Dance review: Through emotion and aerial movement, Throe throbs with a sense of yearning

Performance company Corporeal Imago’s Gabrielle Martin and Jeremiah Hughes bring a fresh new choreographic language to Vancouver with their new ensemble piece

Throe. Photo by Chris Randle.

 
 
 

The Dance Centre presents Throe to November 19 at 8 pm at Scotiabank Dance Centre as part of The Dance Centre’s Global Dance Connections series; post-show artist talk-back takes place on November 18

 

IN AN EERIE fog otherwise surrounded by darkness, three dancers each climb up a thick black rope that seems to hang from the sky then twist their bodies high up in the air, winding up suspended, face down and folded at the waist, dangling like limp rag dolls. This is just one of countless striking images in Throe, now having its world premiere, by Vancouver performance company Corporeal Imago.
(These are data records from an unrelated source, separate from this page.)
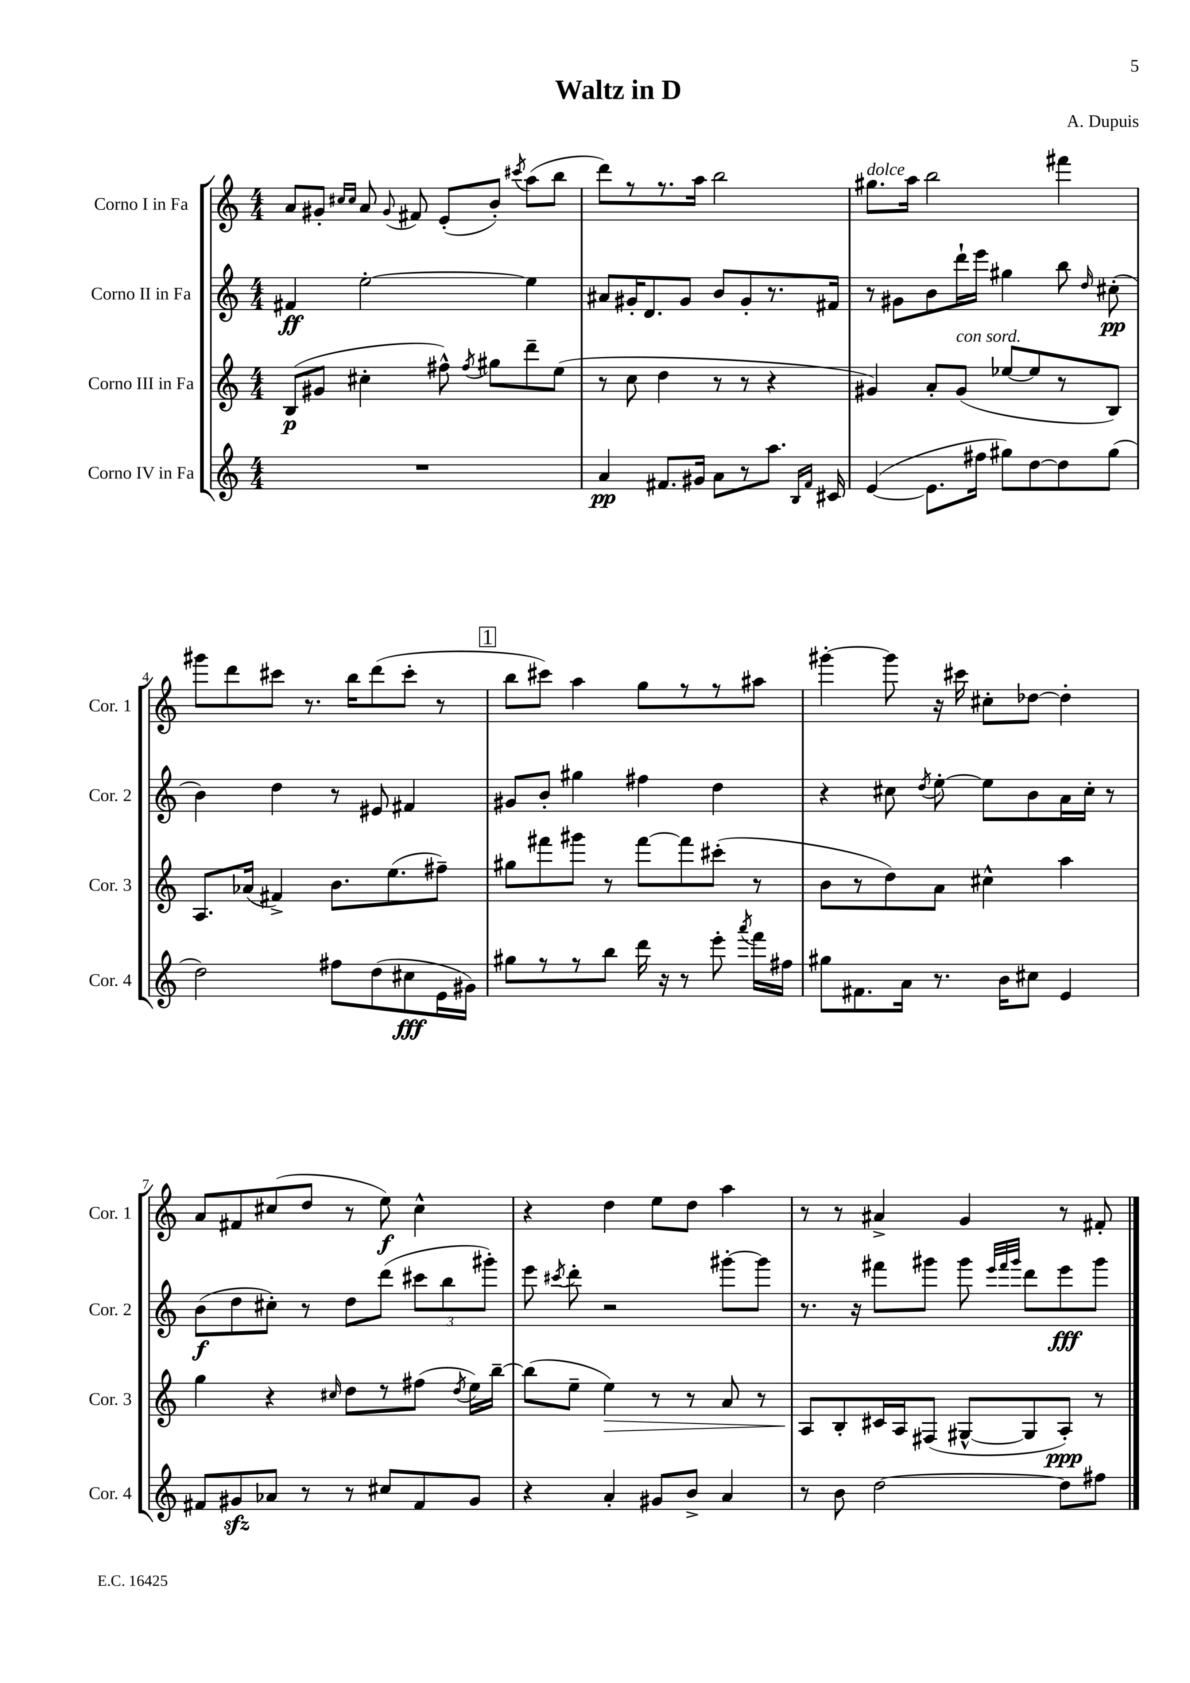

**kern	**dynam	**kern	**dynam	**kern	**dynam	**kern	**dynam
*part4	*part4	*part3	*part3	*part2	*part2	*part1	*part1
*staff4	*staff4	*staff3	*staff3	*staff2	*staff2	*staff1	*staff1
*I"Corno IV in Fa	*	*I"Corno III in Fa	*	*I"Corno II in Fa	*	*I"Corno I in Fa	*
*I'Cor. 4	*	*I'Cor. 3	*	*I'Cor. 2	*	*I'Cor. 1	*
*clefG2	*	*clefG2	*	*clefG2	*	*clefG2	*
*k[]	*	*k[]	*	*k[]	*	*k[]	*
*M4/4	*	*M4/4	*	*M4/4	*	*M4/4	*
=1	=1	=1	=1	=1	=1	=1	=1
1r	.	(8B/L	p	4f#X/	ff	8a/L	.
.	.	8g#X/J	.	.	.	8g#X'/J	.
.	.	.	.	.	.	16qqcc#X/LL	.
.	.	.	.	.	.	16qqcc#/JJ	.
.	.	4cc#X'\	.	[2ee'\	.	8a/	.
.	.	.	.	.	.	8qqg#/	.
.	.	.	.	.	.	8f#X/	.
.	.	8ff#X^^\)	.	.	.	(8e'/L	.
.	.	8qff#/	.	.	.	.	.
.	.	8gg#X\L	.	.	.	8b'/J)	.
.	.	.	.	.	.	8qccc#X/	.
.	.	8ddd~\	.	4ee\]	.	(8aa\L	.
.	.	(8ee\J	.	.	.	8bb\J	.
=2	=2	=2	=2	=2	=2	=2	=2
4a/	pp	8r	.	8a#X/L	.	8ddd\L)	.
.	.	8cc\	.	16g#X'/K	.	8r	.
.	.	.	.	8.d/	.	.	.
8.f#X/L	.	4dd\	.	.	.	8.r	.
.	.	.	.	8g#/J	.	.	.
16g#X/Jk	.	.	.	.	.	16aa\Jk	.
8a\L	.	8r	.	8b/L	.	2bb\	.
8r	.	8r	.	8g#'/	.	.	.
8.aa\J	.	4r	.	8.r	.	.	.
16qqB/LL	.	.	.	.	.	.	.
16qqf#/JJ	.	.	.	.	.	.	.
16c#X/	.	.	.	16f#X/Jk	.	.	.
=3	=3	=3	=3	=3	=3	=3	=3
!	!	!	!	!	!	!LO:TX:a:i:t=dolce	!
([4e/	.	4g#X/)	.	8r	.	8.gg#X\L	.
.	.	.	.	8g#X\L	.	.	.
.	.	.	.	.	.	16aa\Jk	.
8.e\L]	.	8a'/L	.	8b\	.	2bb\	.
!	!	!LO:TX:a:i:t=con sord.	!	!	!	!	!
.	.	(8g#/J	.	16ddd`\L	.	.	.
16ff#X\Jk	.	.	.	16eee\JJ	.	.	.
8gg#X\L)	.	[8ee-X/L	.	4gg#X\	.	.	.
[8dd\	.	8ee-/]	.	.	.	.	.
8dd\]	.	8r	.	8bb\	.	4fff#X\	.
.	.	.	.	16qqdd/	.	.	.
(8gg#\J	.	8B/J)	.	(8cc#X'\	pp	.	.
!!LO:LB:g=z
=4	=4	=4	=4	=4	=4	=4	=4
2dd\)	.	8.A/L	.	4b\)	.	8ggg#X\L	.
.	.	.	.	.	.	8ddd\	.
.	.	(16a-X/Jk	.	.	.	.	.
.	.	4f#X^/)	.	4dd\	.	8ccc#X\J	.
.	.	.	.	.	.	8.r	.
8ff#X\L	.	8.b\L	.	8r	.	.	.
.	.	.	.	.	.	16bb\KL	.
(8dd\	.	.	.	8e#X/	.	(8ddd\	.
.	.	(8.ee\	.	.	.	.	.
8cc#X\	fff	.	.	4f#X/	.	8ccc#'\J	.
16e\L	.	8ff#X~\J)	.	.	.	8r	.
16g#X\JJ)	.	.	.	.	.	.	.
!!LO:REH:place=s1:t=1
=5	=5	=5	=5	=5	=5	=5	=5
8gg#X\L	.	8gg#X\L	.	8g#X/L	.	8bb\L	.
8r	.	8fff#X\	.	8b'/J	.	8ccc#X\J)	.
8r	.	8ggg#X\J	.	4gg#X\	.	4aa\	.
8bb\J	.	8r	.	.	.	.	.
16ddd\	.	[8fff#\L	.	4ff#X\	.	8gg\L	.
16r	.	.	.	.	.	.	.
8r	.	8fff#\]	.	.	.	8r	.
8eee'\	.	(8ccc#X'\J	.	4dd\	.	8r	.
8qaaa/	.	.	.	.	.	.	.
16fff\LL	.	8r	.	.	.	8aa#X\J	.
16ff#X\JJ	.	.	.	.	.	.	.
=6	=6	=6	=6	=6	=6	=6	=6
8gg#X\L	.	8b\L	.	4r	.	[4ggg#X'\	.
8.f#X\	.	8r	.	.	.	.	.
.	.	8dd\)	.	8cc#X\	.	8ggg#\]	.
16a\Jk	.	.	.	.	.	.	.
.	.	.	.	8qdd/	.	.	.
8.r	.	8a\J	.	[8ee'\	.	16r	.
.	.	.	.	.	.	16ccc#X\	.
.	.	4cc#X^^\	.	8ee\L]	.	8cc#X'\L	.
16b\KL	.	.	.	.	.	.	.
8cc#X\J	.	.	.	8b\	.	[8dd-X\J	.
4e/	.	4aa\	.	16a\L	.	4dd-'\]	.
.	.	.	.	16cc#'\JJ	.	.	.
.	.	.	.	8r	.	.	.
!!LO:LB:g=z
=7	=7	=7	=7	=7	=7	=7	=7
8f#X/L	.	4gg\	.	(8b\L	f	8a/L	.
8g#Xzz/	.	.	.	8dd\	.	8f#X/	.
8a-X/J	.	4r	.	8cc#X'\J)	.	(8cc#X/	.
8r	.	.	.	8r	.	8dd/J	.
.	.	16qqcc#X/	.	.	.	.	.
8r	.	8dd\L	.	8dd\L	.	8r	.
8cc#X/L	.	8r	.	(8ddd\J	.	8ee\)	f
8f#/	.	(8ff#X\J	.	12ccc#X\L	.	4cc#^^\	.
.	.	.	.	12bb\	.	.	.
.	.	8qdd/	.	.	.	.	.
8g#/J	.	16ee\LL)	.	.	.	.	.
.	.	.	.	12ggg#X'\J)	.	.	.
.	.	[16bb~\JJ	.	.	.	.	.
=8	=8	=8	=8	=8	=8	=8	=8
4r	.	(8bb\L]	.	8eee\	.	4r	.
.	.	.	.	8qccc#X/	.	.	.
.	.	8ee~\J	.	8ddd'\	.	.	.
!	!	!	!LO:HP:b	!	!	!	!
4a'/	.	4ee\)	>	2r	.	4dd\	.
8g#X/L	.	8r	.	.	.	8ee\L	.
8b^/J	.	8r	.	.	.	8dd\J	.
4a/	.	8a/	.	[8ggg#X'\L	.	4aa\	.
.	.	8r	.	8ggg#\J]	.	.	.
=9	=9	=9	=9	=9	=9	=9	=9
8r	.	8A/L	.	8.r	.	8r	.
8b\	.	8B'/	]	.	.	8r	.
.	.	.	.	16r	.	.	.
[2dd\	.	16c#X/L	.	8fff#X\L	.	4a#X^/	.
.	.	16A/J	.	.	.	.	.
.	.	(8F#X/J	.	8ggg#X\J	.	.	.
.	.	[8G#X^^/L	.	8ggg#\	.	4g/	.
.	.	.	.	32qqeee/LLL	.	.	.
.	.	.	.	32qqfff#/	.	.	.
.	.	.	.	32qqggg#/JJJ	.	.	.
.	.	8G#/]	.	8ddd\L	.	.	.
8dd\L]	.	8A'/J)	ppp	8eee\	fff	8r	.
8ff#X\J	.	8r	.	8ggg#\J	.	8f#X'/	.
==	==	==	==	==	==	==	==
*-	*-	*-	*-	*-	*-	*-	*-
By combining their training and expertise in aerial movement and contemporary dance and infusing it all with emotion, Gabrielle Martin and Jeremiah Hughes have created a fresh choreographic language all their own. It’s spellbinding. 

The partners in art and life met while performing with Cirque du Soleil, and they’ve transferred their knowledge of aerial rope work to this ensemble of six local dancers: Marissa Wong, Brenna Metzmeier, Isak Enquist, Jeremiah Hughes, Alex Tam, and Eowynn Enquist. At times, the performers ascend the ropes solo, pausing up top to run in mid-air or bend one leg backward, it becoming a propellor as they begin to spin. At others they pair up, intertwining their limbs or folding their bodies over each other’s in a kind of gravity-defying game of Twister. Elsewhere, five of the artists line up on the floor, as if getting ready for tug-of-war, to hold a single rope taut at a 45-degree angle as another, sharply focused, slowly but surely makes his way up it. It’s as if he’s reaching for the very gates of heaven, or perhaps making his way out of hell, with everything in the balance. 

Not all of the movement takes place several feet above the stage; much of it is on the floor, though the ropes play a major role here too, dancers grasping them as they travel and tumble across it. The choreographers’ circus training shows up here as well, with the artists curling into shoulder stands or churning out cartwheels, albeit warped ones.

Whether the dancers are firmly planted on the ground or swivelling skyward, they exude the work’s overall tone: there’s a sense of yearning, of searching, throughout. An uneasiness pervades their every move, even when they manage to imbue their fierce physicality with a certain softness. Often, they seem to be lost, their hands ever desperately reaching for or trying to hold on to someone.

Dramatically accentuating this combination of anxiety, vulnerability, and longing is Jo Hirabayashi’s score. It begins before the show has even started, a deep, foghornlike sound punctuating the theatre in short notes. The soundscape builds in intensity, sometimes hollow and echoey as if coming from inside a giant tube, at others tinged with industrial clangs. It envelops you, and it’s awesome. 

Sophie Tang’s lighting design is equally powerful. There’s a striking scene where a red searchlight travels from one side of the stage to the other and comes around again, circling like a lighthouse would; another memorable image comes when Tang illuminates a sole dancer in a bright shaft of white light; otherwise surrounded by pure darkness, he might as well be making his way to another galaxy. 

Costume designer Amy McDougall clothes the artists in neutral short-sleeve coveralls; they’re everypeople. Throe seems to ask: aren’t all of us full of uncertainty and desire?